DT: The first goal was to choose cities equally across the different climates. Obviously, most of the global cities exist in the temperate zones just because humans have settled in temperate locations. One thing was to try to get cities that represent all the different classifications so there are starting points for comparison. The second thing was choosing cities that people would have some kind of mental picture of. Even if someone might not have visited New Delhi, they’ve seen a depiction of New Delhi where, when you say Los Angeles will have a similar climate in 2070 to New Delhi, there’s a mental image there.

Q: What coding tools did you use to create this data story, and what was the process like?

DT: All the data cleaning, processing, and that sort of work was done either in Python or on Postgres. The actual data side of this project was the easiest; I had the dataset ready and cleaned and sorted in about a week. The big workload was the visualization tools and creating the story. What they use at The Pudding is a JavaScript library called Svelte. Ultimately, the front end is all done using JavaScript and specifically built in the Svelte framework.

Q: I saw that you previously worked on a similar project with a specific focus on Africa. Did that project help as an outline for Climate Zones, and what changes or improvements did you end up making?

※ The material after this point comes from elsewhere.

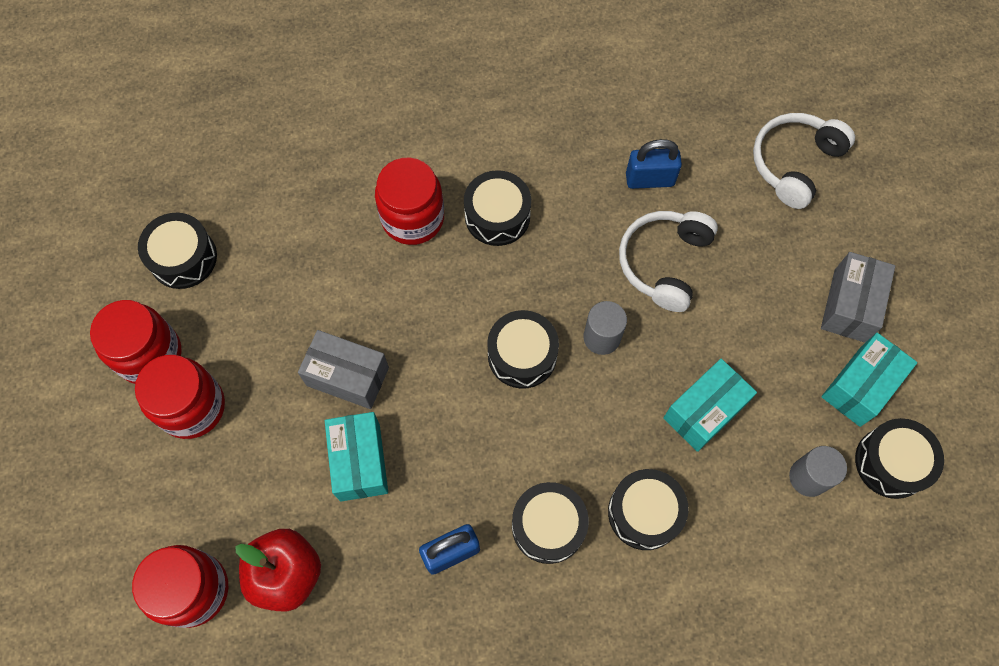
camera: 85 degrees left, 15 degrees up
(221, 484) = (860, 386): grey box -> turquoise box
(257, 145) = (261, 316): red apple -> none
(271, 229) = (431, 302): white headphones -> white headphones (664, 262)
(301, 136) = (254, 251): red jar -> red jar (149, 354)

DT: Actually, I sent that in to The Pudding as my pitch, kind of as proof of concept. I’d made the 3D-rendered Africa map with a dataset overlaid, and I wanted to overlay a different dataset on it. I initially started off with big dreams to do a data story for every single continent, [but I] quickly realized that that was going to be too big to pull off, so that’s how it got narrowed down a bit from being so broad.

Africa's 20 Diverse Climates at Risk

Image: Courtesy of The Pudding

Q: What new perspectives did this project give you on your approach to data science?

DT: In a very tangible, practical way, I use Svelte day-to-day now. I do a lot more front-end development and interactive data visualization, so that helped tremendously. The big takeaway [is] definitely thinking about trying to make the story as simple as possible and every step of the way asking yourself what are the main things you want the reader to take away. If you work backwards from that, it becomes more clear what things you need to visualize and how you need to visualize them. You have to ultimately come out with a more chiseled project that is still technically impressive but doesn’t need all the flashy bits.

Q: What are you hoping your audience will take away from your project?

DT: I think the main hope is that readers get a different perspective on climate change and that potentially it hits home more than reading a more scientific approach to reporting about climate change.